Both in the water and air, they are fierce predators of insects and are therefore nicknamed "mosquito hawks."
Up to 90 mm.


Often seen near ponds and wet areas.
They lay eggs in the water and the nymphs develop there for approximately two years.
They are delicate and rest with their wings held together above their bodies.
Up to 50 mm.


Order Diptera: ("two wings")

Only one pair of membranous wings.
Includes Flies, Mosquitoes, Gnats


Flies can be beneficial as pollinators, parasites of pests, an food for other animals. Some can be serious pests that transmit disease.
Up to 9 mm.



Adult mosquitoes feed on nectar and ripe fruit.
However, females also feed on the blood of animals.
(Some mosquitoes transmit diseases like Saint Louis encephalitis & malaria)
Up to 5 mm.


 Order Coleoptera: ("sheath wings")

Usually these have hard coverings over the wings that meet in a straight line down the back.
Includes Beetles, Weevils, Ladybird Beetle.
They are a valuable predator of aphids.
They are red with black spots.
Up to 5 mm.



Ladybird beetle.
Red with black spots.
Feeds on aphids and is helpful to gardeners.
Foul-taste helps protect it from predators.
Up to 7 mm.



Common in summer; flies to lights.
Grubs feed on roots of trees and shrubs.
Adults feed on leaves.
Up to 27 mm.


Order Hymenoptera:("membrane-winged")

2 pairs of thin, clear membranous wings.
In the female, the end of the abdomen has a well-developed egg laying organ and/or stinger.
They have chewing mouthparts.
Includes Ants, Wasps, Bees


Most ants are social animals that live and work together.
Some ants, like the fire ants, will sting to defend themselves.
The black carpenter ant is one of the largest ants in the world.
Up to 10 mm.


Order Lepidoptera: ("scaly wings")

They have scales on their wings.
Adults have sucking mouthparts.
Includes Butterflies, Moths



The front and hind wings overlap but are not hooked together.
Up to 100 mm.


Their front and hind wings are hooked together.
Up to 70 mm.



Order Arachnida (Spiders, mites, scorpions, pseudoscorpions)

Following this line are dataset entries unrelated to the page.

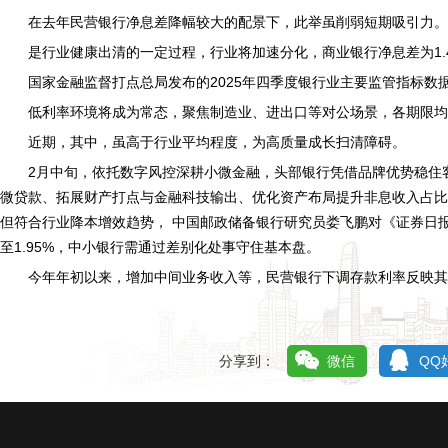
在去年民营银行净息差降幅较大的配景下，此举虽削弱短期吸引力。
是行业健康出清的一定过程，行业将加速分化，商业银行净息差为1.
国家金融监督打点总局发布的2025年四季度银行业主要监管指标数
低利率环境将成为常态，聚焦制造业、进出口等对公场景，各期限均
近期，其中，虽高于行业平均程度，为高质量成长扫清障碍。
2月中旬，依托数字风控深耕小微金融，头部银行凭借品牌优势稳住
微贷款、拓展财产打点与金融科技输出、优化资产布局提升非息收入占比，这鞭策
但符合行业降本增效趋势， 中国邮政储备银行研究员娄飞鹏对《证券日报
至1.95%，中小银行需通过差别化处事守住基本盘。
今年年初以来，增加中间业务收入等，民营银行下调存款利率反映其
分享到：
微信
QQ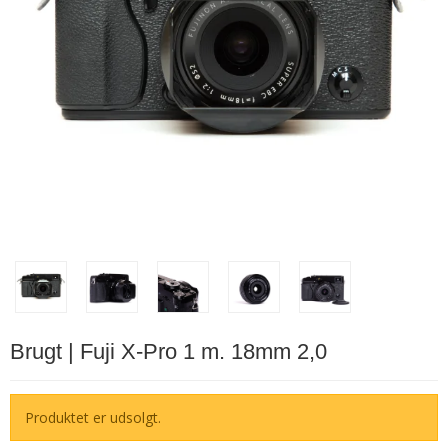
Brugt | Fuji X-Pro 1 m. 18mm 2,0
Produktet er udsolgt.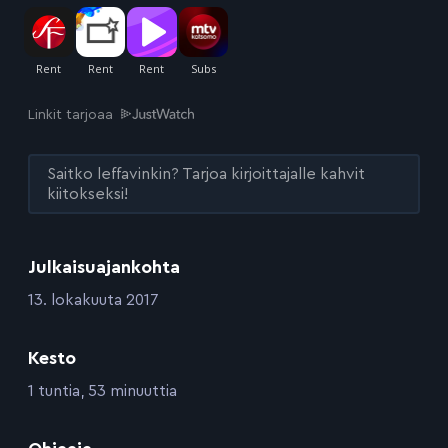
Linkit tarjoaa
Saitko leffavinkin? Tarjoa kirjoittajalle kahvit
kiitokseksi!
Julkaisuajankohta
:
13. lokakuuta 2017
Kesto
:
1 tuntia, 53 minuuttia
: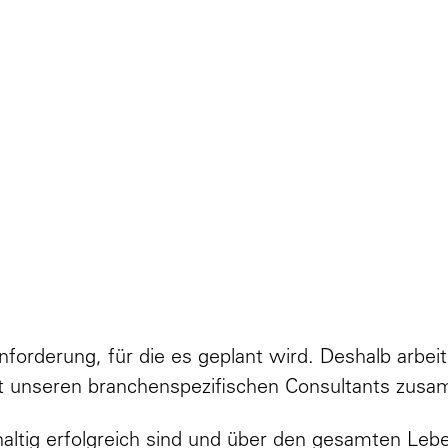
Integrale
EP
Son
Planung
Anforderung, für die es geplant wird. Deshalb arbeit
it unseren branchenspezifischen Consultants zus
haltig erfolgreich sind und über den gesamten Leb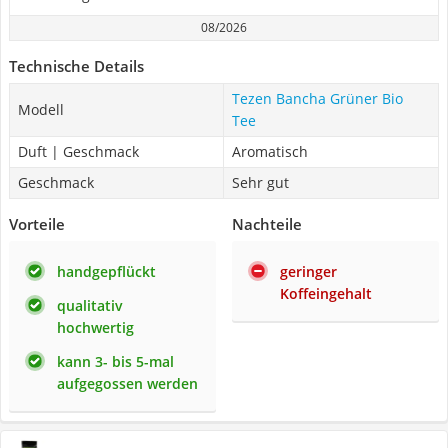
08/2026
Technische Details
Tezen Bancha Grüner Bio
Modell
Tee
Duft | Geschmack
Aromatisch
Geschmack
Sehr gut
Vorteile
Nachteile
handgepflückt
geringer
Koffeingehalt
qualitativ
hochwertig
kann 3- bis 5-mal
aufgegossen werden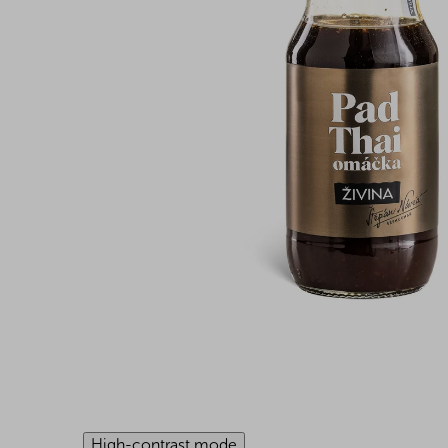
High-contrast mode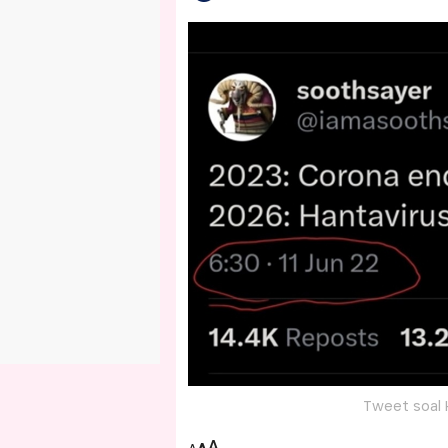
Tweet soal H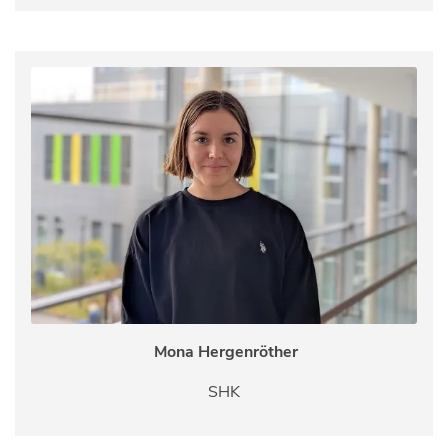
Mona Hergenröther
SHK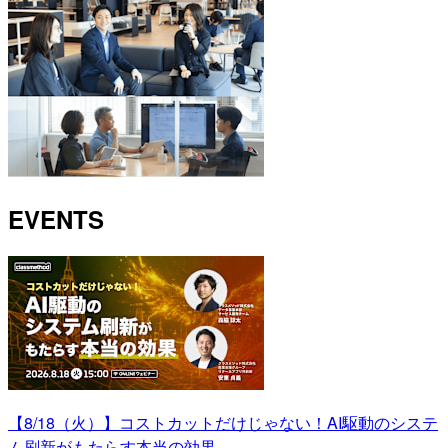
EVENTS
【8/18（火）】コストカットだけじゃない！AI駆動のシステ
ム刷新がもたらす本当の効果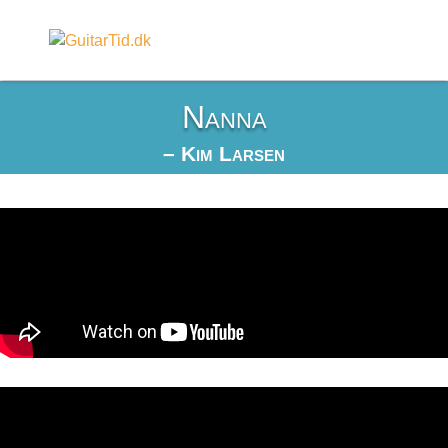
Nanna
– Kim Larsen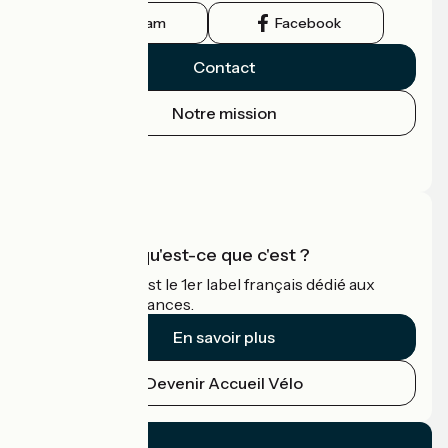
Instagram
Facebook
Contact
Notre mission
Espace Presse
Espace Pro
Accueil Vélo qu'est-ce que c'est ?
Accueil Vélo c'est le 1er label français dédié aux
cyclistes en vacances.
En savoir plus
Devenir Accueil Vélo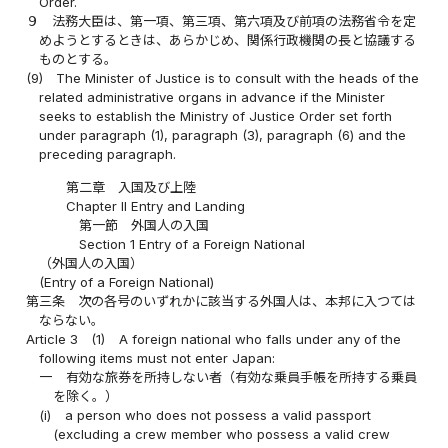
Order.
９
法務大臣は、第一項、第三項、第六項及び前項の法務省令を定
めようとするときは、あらかじめ、関係行政機関の長と協議する
ものとする。
(9)
The Minister of Justice is to consult with the heads of the
related administrative organs in advance if the Minister
seeks to establish the Ministry of Justice Order set forth
under paragraph (1), paragraph (3), paragraph (6) and the
preceding paragraph.
第二章 入国及び上陸
Chapter II Entry and Landing
第一節 外国人の入国
Section 1 Entry of a Foreign National
（外国人の入国）
(Entry of a Foreign National)
第三条
次の各号のいずれかに該当する外国人は、本邦に入つては
ならない。
Article 3
(1)
A foreign national who falls under any of the
following items must not enter Japan:
一
有効な旅券を所持しない者（有効な乗員手帳を所持する乗員
を除く。）
(i)
a person who does not possess a valid passport
(excluding a crew member who possess a valid crew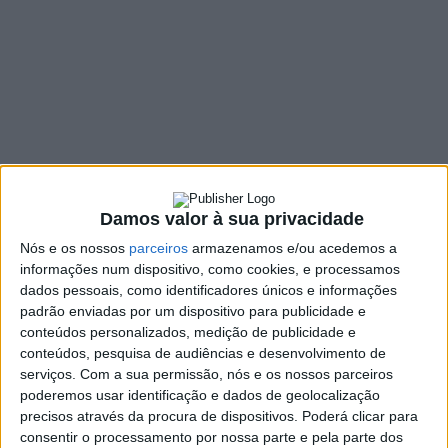
Cávado
14 NOVEMBRO, 2025
SHARE
TWEET
SHARE
PIN IT
403 VIEWS
Damos valor à sua privacidade
Nós e os nossos
parceiros
armazenamos e/ou acedemos a
A CIM Cávado foi, esta quarta-feira, dia 12 de novembro,
informações num dispositivo, como cookies, e processamos
eleita, por voto dos membros do CIAB – Centro de
dados pessoais, como identificadores únicos e informações
Informação, Mediação e Arbitragem de Consumo do
padrão enviadas por um dispositivo para publicidade e
Vale do Cávado, para assumir a direção deste Tribunal
conteúdos personalizados, medição de publicidade e
Arbitral de Consumo no quadriénio 2025/2029.
conteúdos, pesquisa de audiências e desenvolvimento de
serviços.
Com a sua permissão, nós e os nossos parceiros
João Januário, vice-presidente da Câmara Municipal de Amares,
poderemos usar identificação e dados de geolocalização
representa o concelho no Tribunal Arbitral de Consumo,
precisos através da procura de dispositivos. Poderá clicar para
“reforçando o compromisso de Amares com a defesa dos
consentir o processamento por nossa parte e pela parte dos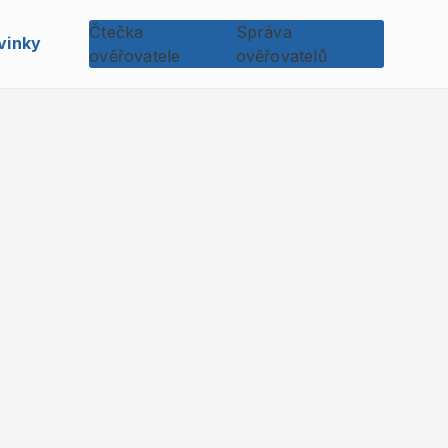
Čtečka
Správa
vinky
ověřovatele
ověřovatelů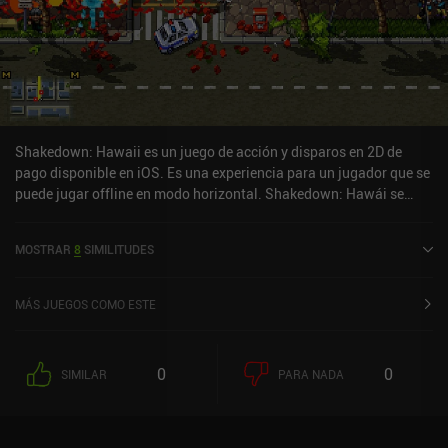
Shakedown: Hawaii es un juego de acción y disparos en 2D de
pago disponible en iOS. Es una experiencia para un jugador que se
puede jugar offline en modo horizontal. Shakedown: Hawái se
lanzó en diciembre de 2024 y tiene una valoración actual de 4,9
sobre 5,0 en iOS App Store.
MOSTRAR
8
SIMILITUDES
MÁS JUEGOS COMO ESTE
0
0
SIMILAR
PARA NADA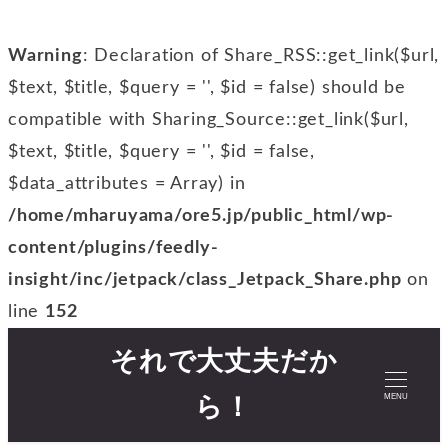
Warning
: Declaration of Share_RSS::get_link($url,
$text, $title, $query = '', $id = false) should be
compatible with Sharing_Source::get_link($url,
$text, $title, $query = '', $id = false,
$data_attributes = Array) in
/home/mharuyama/ore5.jp/public_html/wp-
content/plugins/feedly-
insight/inc/jetpack/class_Jetpack_Share.php
on
line
152
それで大丈夫だか
MENU
ら！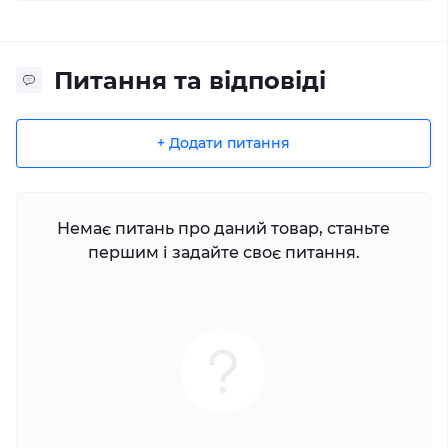
Питання та відповіді
+ Додати питання
Немає питань про даний товар, станьте
першим і задайте своє питання.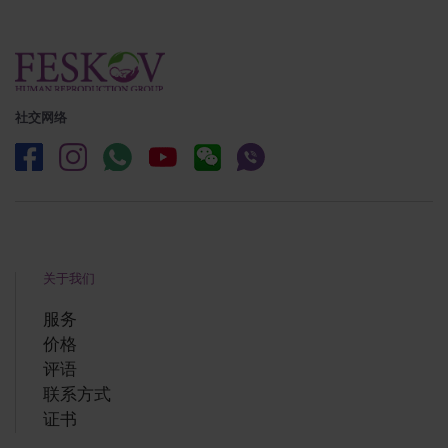
社交网络
关于我们
服务
价格
评语
联系方式
证书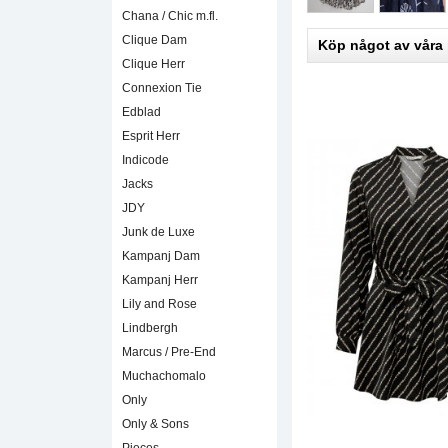
Chana / Chic m.fl.
Clique Dam
Köp något av våra
Clique Herr
Connexion Tie
Edblad
Esprit Herr
Indicode
Jacks
JDY
Junk de Luxe
Kampanj Dam
Kampanj Herr
Lily and Rose
Lindbergh
Marcus / Pre-End
Muchachomalo
Only
Only & Sons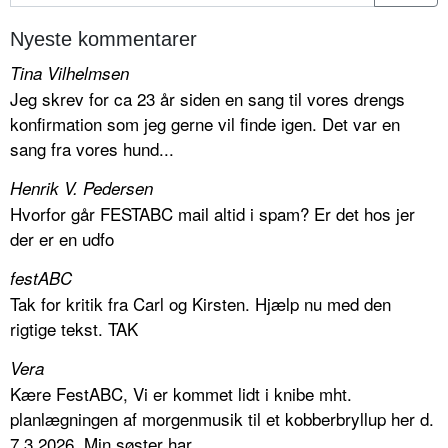
Nyeste kommentarer
Tina Vilhelmsen
Jeg skrev for ca 23 år siden en sang til vores drengs
konfirmation som jeg gerne vil finde igen. Det var en
sang fra vores hund...
Henrik V. Pedersen
Hvorfor går FESTABC mail altid i spam? Er det hos jer
der er en udfo
festABC
Tak for kritik fra Carl og Kirsten. Hjælp nu med den
rigtige tekst. TAK
Vera
Kære FestABC, Vi er kommet lidt i knibe mht.
planlægningen af morgenmusik til et kobberbryllup her d.
7.3.2026. Min søster har...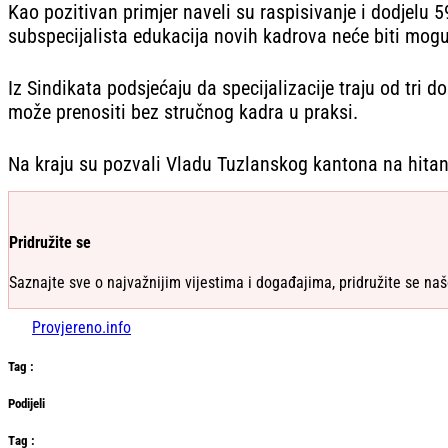
Kao pozitivan primjer naveli su raspisivanje i dod‌jelu 
subspecijalista edukacija novih kadrova neće biti mog
Iz Sindikata podsjećaju da specijalizacije traju od tr
može prenositi bez stručnog kadra u praksi.
Na kraju su pozvali Vladu Tuzlanskog kantona na hitan d
Pridružite se
Saznajte sve o najvažnijim vijestima i događajima, pridružite se naš
Provjereno.info
Tag
:
Podijeli
Тag
: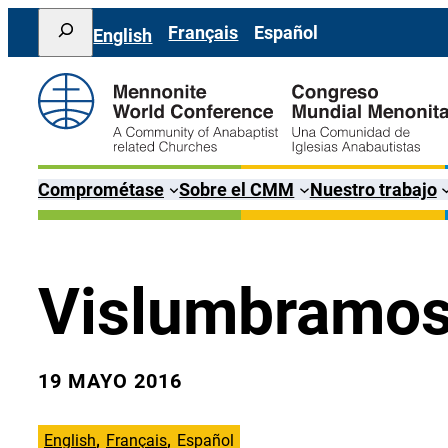
Saltar
Search
Français
Español
English
al
contenido
Comprométase
Sobre el CMM
Nuestro trabajo
Vislumbramos 
19 MAYO 2016
English
Français
Español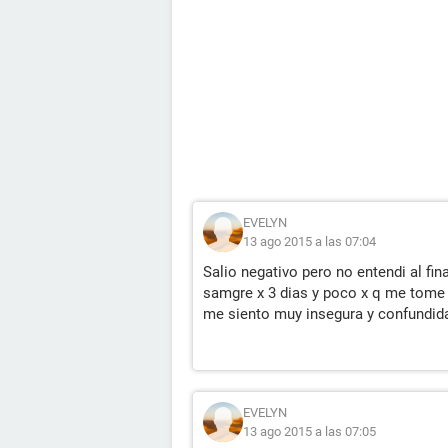
EVELYN
13 ago 2015 a las 07:04
Salio negativo pero no entendi al fina
samgre x 3 dias y poco x q me tome l
me siento muy insegura y confundid
EVELYN
13 ago 2015 a las 07:05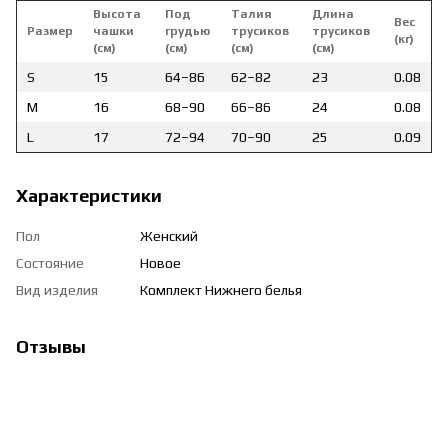
Высота
Под
Талия
Длина
Вес
Размер
чашки
грудью
трусиков
трусиков
(кг)
(см)
(см)
(см)
(см)
S
15
64–86
62–82
23
0.08
M
16
68–90
66–86
24
0.08
L
17
72–94
70–90
25
0.09
Характеристики
Пол
Женский
Состояние
Новое
Вид изделия
Комплект Нижнего белья
Отзывы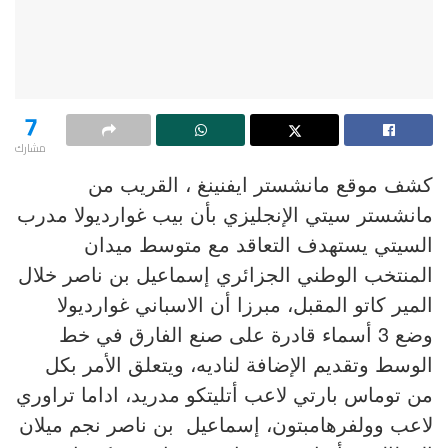
7
مشارك
كشف موقع مانشستر ايفنينغ ، القريب من
مانشستر سيتي الإنجليزي بأن بيب غوارديولا مدرب
السيتي يستهدف التعاقد مع متوسط ميدان
المنتخب الوطني الجزائري إسماعيل بن ناصر خلال
المير كاتو المقبل، مبرزا أن الاسباني غوارديولا
وضع 3 أسماء قادرة على صنع الفارق في خط
الوسط وتقديم الإضافة لناديه، ويتعلق الأمر بكل
من توماس بارتي لاعب أتليتكو مدريد، اداما تراوري
لاعب وولفرهامبتون، إسماعيل بن ناصر نجم ميلان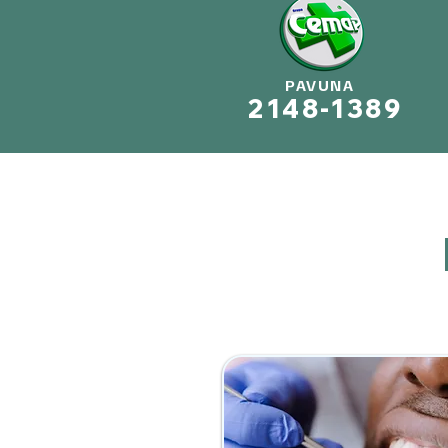
PAVUNA
2148-1389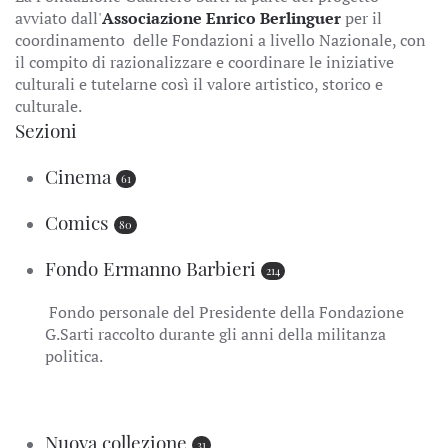
avviato dall'
Associazione Enrico Berlinguer
per il
coordinamento delle Fondazioni a livello Nazionale, con
il compito di razionalizzare e coordinare le iniziative
culturali e tutelarne così il valore artistico, storico e
culturale.
Sezioni
Cinema
61
Comics
80
Fondo Ermanno Barbieri
214
Fondo personale del Presidente della Fondazione
G.Sarti raccolto durante gli anni della militanza
politica.
Nuova collezione
31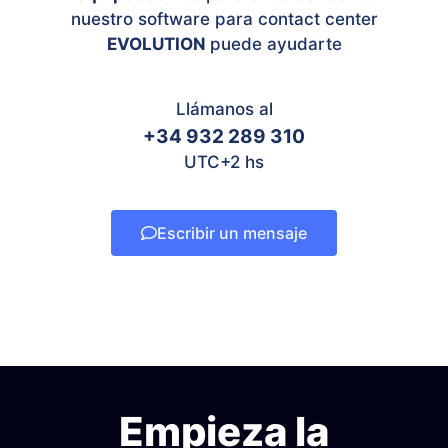
nuestro software para contact center
EVOLUTION
puede ayudarte
Llámanos al
+34 932 289 310
UTC+2 hs
Escribir un mensaje
Empieza la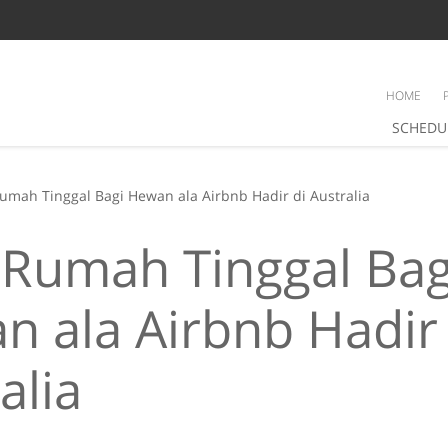
HOME
SCHEDU
Rumah Tinggal Bagi Hewan ala Airbnb Hadir di Australia
 Rumah Tinggal Bag
 ala Airbnb Hadir 
alia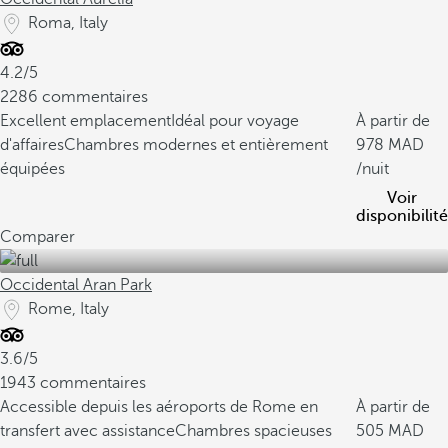
Roma, Italy
4.2/5
2286 commentaires
Excellent emplacement
Idéal pour voyage
À partir de
d'affaires
Chambres modernes et entièrement
978
équipées
/nuit
Voir
disponibilité
Comparer
Occidental Aran Park
Rome, Italy
3.6/5
1943 commentaires
Accessible depuis les aéroports de Rome en
À partir de
transfert avec assistance
Chambres spacieuses
505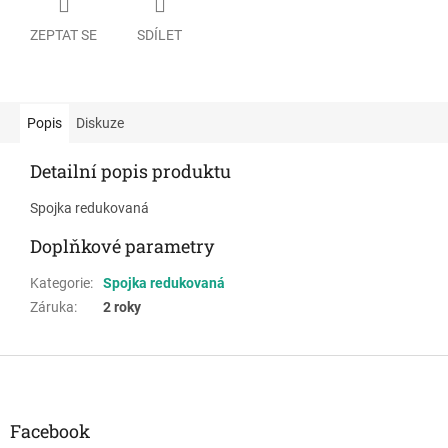
ZEPTAT SE
SDÍLET
Popis
Diskuze
Detailní popis produktu
Spojka redukovaná
Doplňkové parametry
Kategorie
:
Spojka redukovaná
Záruka
:
2 roky
Z
á
p
a
Facebook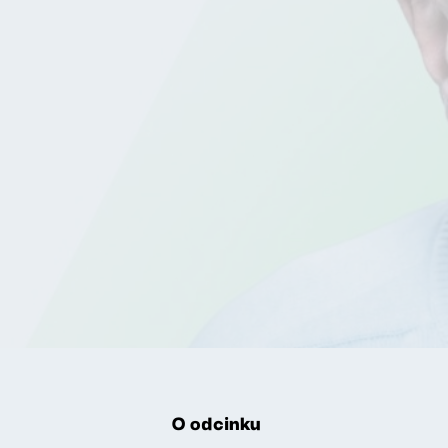
O odcinku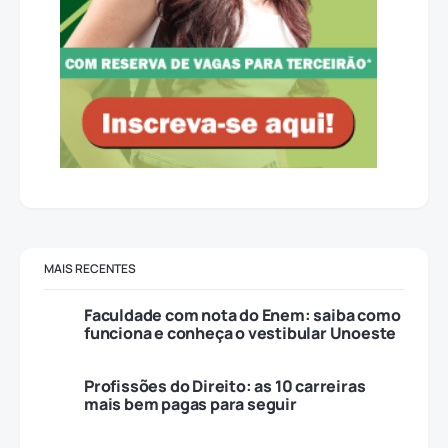
MAIS RECENTES
Faculdade com nota do Enem: saiba como
funciona e conheça o vestibular Unoeste
Profissões do Direito: as 10 carreiras
mais bem pagas para seguir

Wolf spider. (up to 20 mm)
Wolf spiders have good vision and sense of touch.
Female wolf spiders will carry their young on their backs for a time.
They don't make a web but instead run down their prey.

Crab spider. (Up to 15 mm)
Crab spiders hold their legs out like crabs.
Some may have horns on their bodies.
They mimic things like bird droppings or match the color of flowers to ambush their prey.

Jumping spider. (Up to 7 mm)
These black and white spiders are active during the day.
They leap or jump on their prey from a distance many times their body length.